**EXERCISE PROMPT**
Could you copy the social media article word for word, from "The Stranger, Seattle’s" to "to Oklahoma City."?

**EXCERPTED PASSAGE**
####

Time to dust off that social media policy -- everybody's watching

Single sign-on access through Facebook, Twitter, or Google makes it really easy to assemble a dossier, on what someone has said online. All the more reason to be extra careful about what you post.

On Monday, the Seattle City Council voted against selling a street to developer Chris Hansen, effectively ending Hansen’s latest effort to build a new arena in the city’s "stadium district." During the Council’s meeting (which are all live-streamed and usually live-tweeted by many in the audience), as councilmembers were making the comments that preface their votes, an ugly situation developed online that went far beyond people being upset about the outcome.

For the record, I am one of the people who believe Seattle should have sold the street to Hansen, and was extremely frustrated by how things went down, and said so on Twitter and elsewhere.

What I wasn’t doing, however, was participating in the misogynistic disaster it became. The final vote tally was 5-4. No big deal, right? Wrong. For no reason other than their beliefs in how this wasn’t a good deal for the city, the four male councilmembers voted to sell the street. The five female councilmembers voted against. You can imagine what came next.

The Stranger, Seattle’s popular alt-weekly, recapped a number of the posts (many are probably NSFW) in a story on Wednesday, and like the "GamerGate" movement and other topics before it, it swirled and swirled, roping in those who might have simply been bystanders or simply pointing out that they thought the comments were wrong.

It’s escalated to the point where Hansen and Seattle Mayor Ed Murray have had to publicly  condemn the comments, and one commenter, an attorney, has had a grievance filed with Washington’s Bar Association. Individuals, local celebrities, government officials, and even businesses have expressed their frustration (or support) for the Council’s vote. It’s an extremely hot-button topic and has been since the NBA allowed for the sale and move of the Seattle SuperSonics to Oklahoma City.

####

**DATA FOR REVIEW**
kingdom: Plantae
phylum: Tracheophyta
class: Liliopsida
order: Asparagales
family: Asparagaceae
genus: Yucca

####

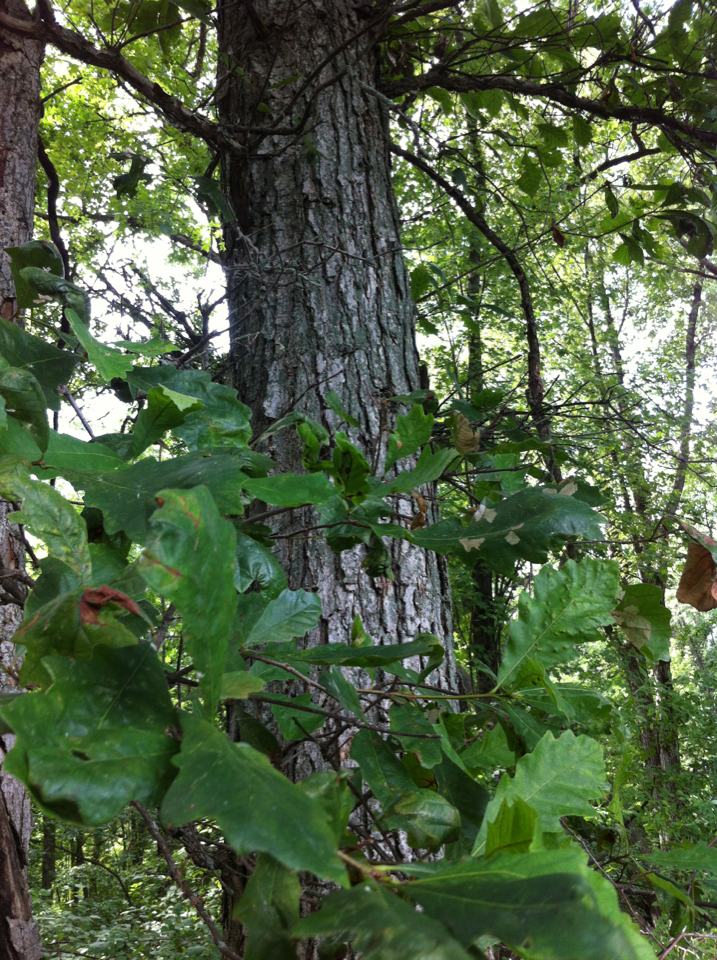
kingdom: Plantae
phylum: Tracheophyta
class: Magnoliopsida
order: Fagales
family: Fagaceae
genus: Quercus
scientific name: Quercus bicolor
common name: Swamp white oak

####

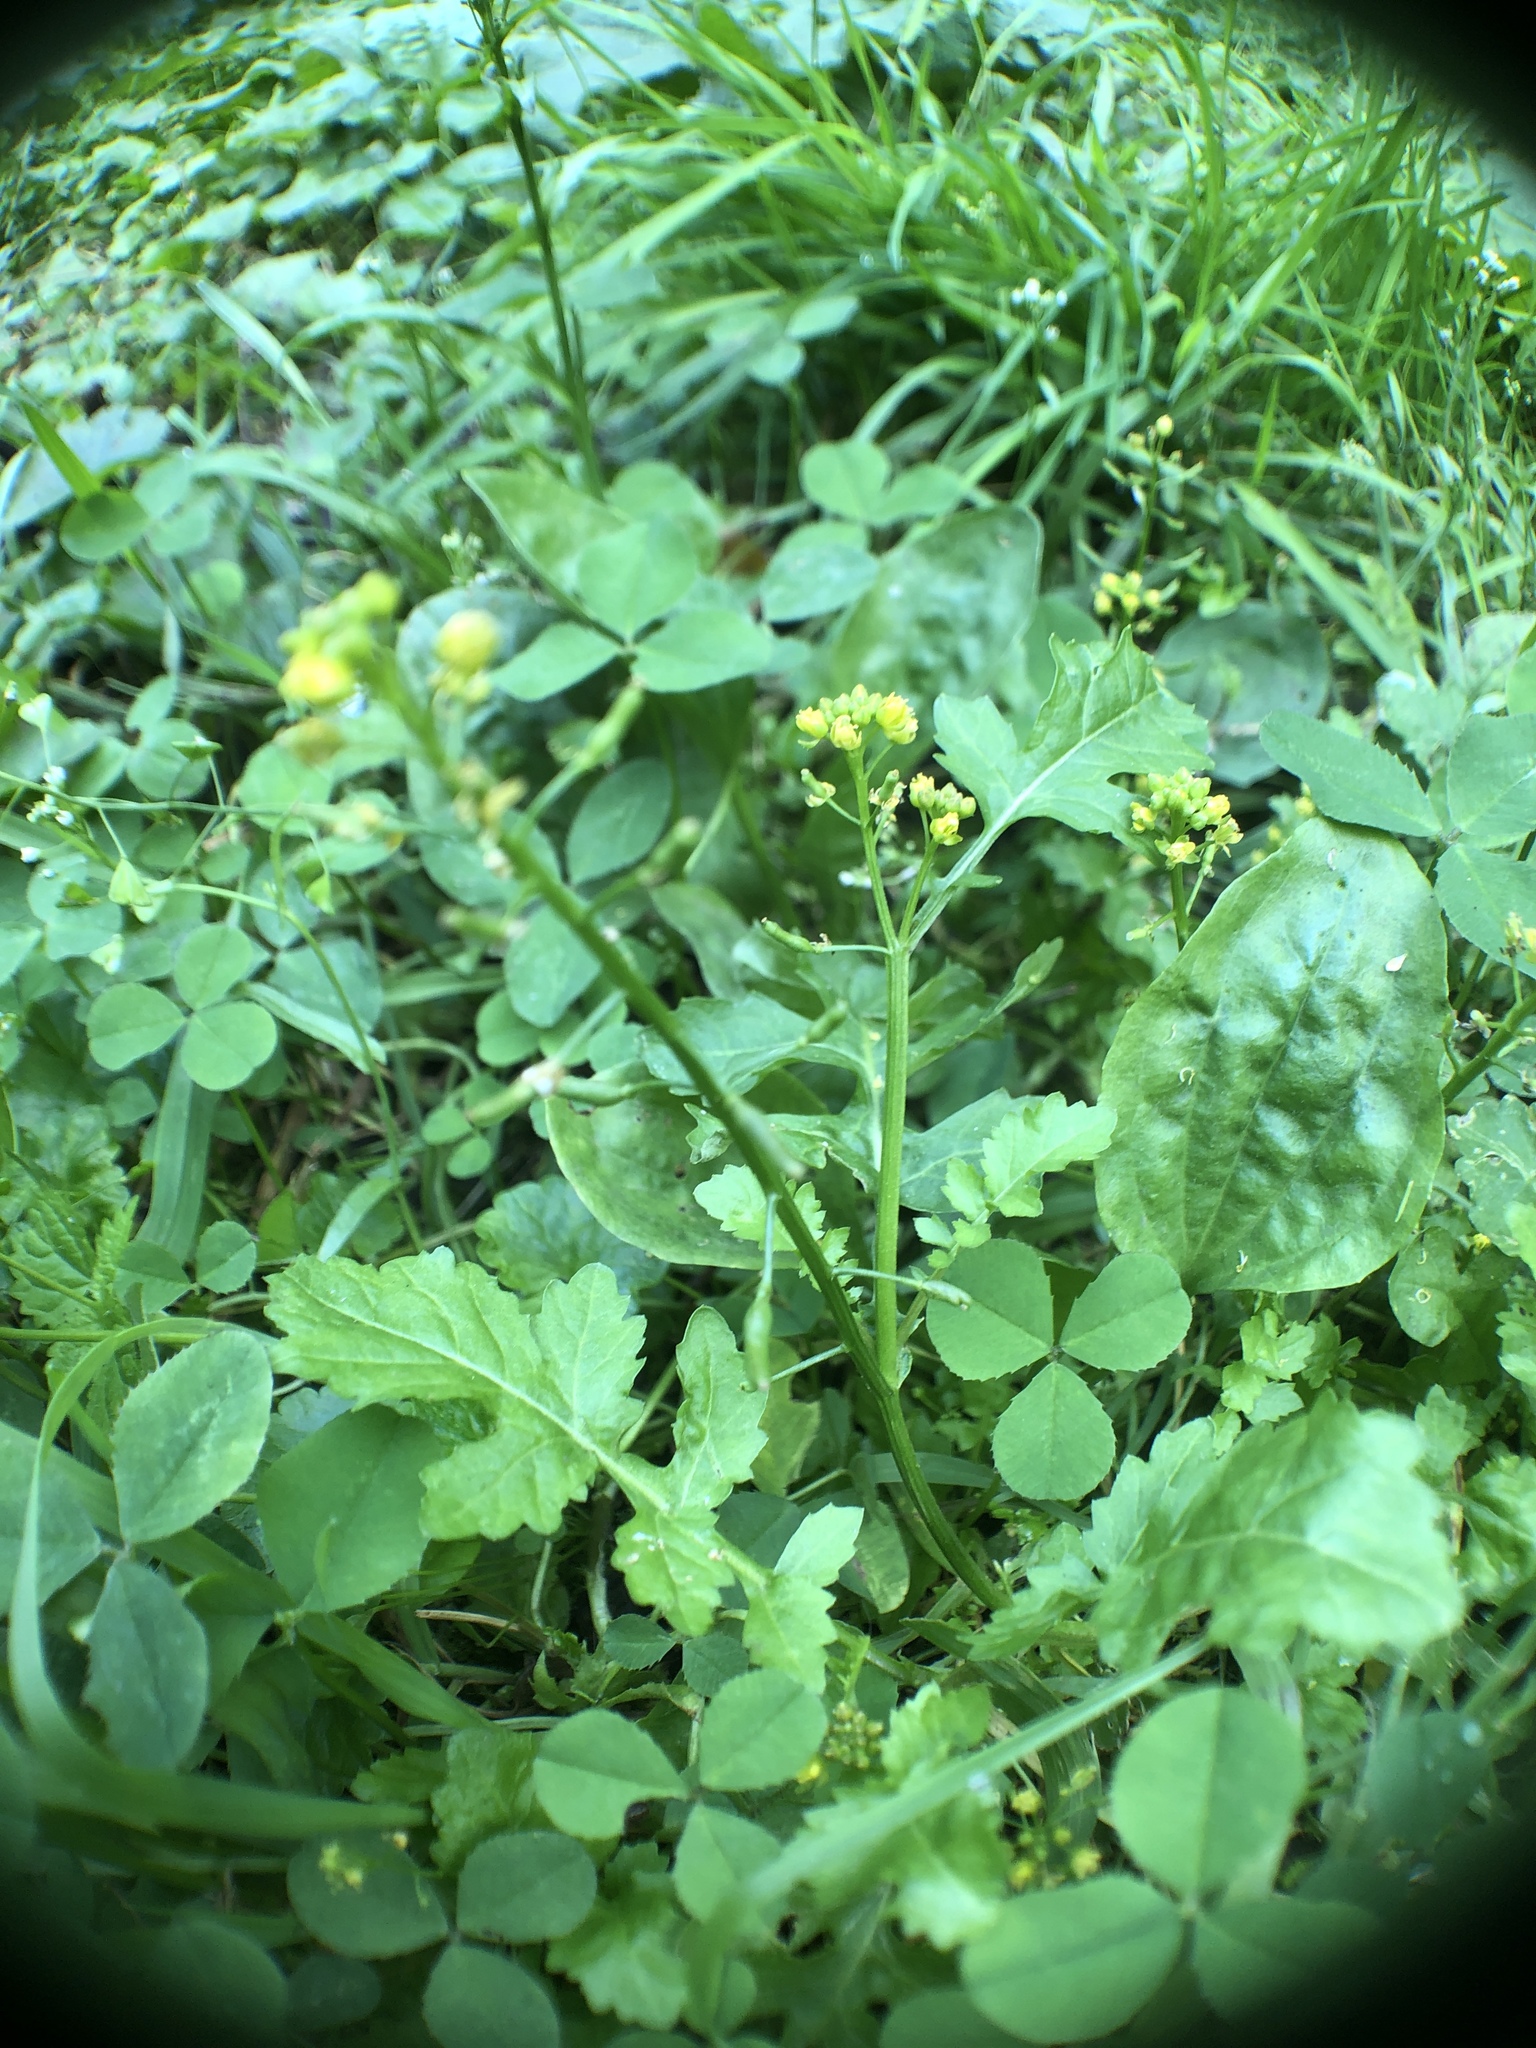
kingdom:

####

**ANSWER SECTION**
The Stranger, Seattle’s popular alt-weekly, recapped a number of the posts (many are probably NSFW) in a story on Wednesday, and like the "GamerGate" movement and other topics before it, it swirled and swirled, roping in those who might have simply been bystanders or simply pointing out that they thought the comments were wrong.

It’s escalated to the point where Hansen and Seattle Mayor Ed Murray have had to publicly  condemn the comments, and one commenter, an attorney, has had a grievance filed with Washington’s Bar Association. Individuals, local celebrities, government officials, and even businesses have expressed their frustration (or support) for the Council’s vote. It’s an extremely hot-button topic and has been since the NBA allowed for the sale and move of the Seattle SuperSonics to Oklahoma City.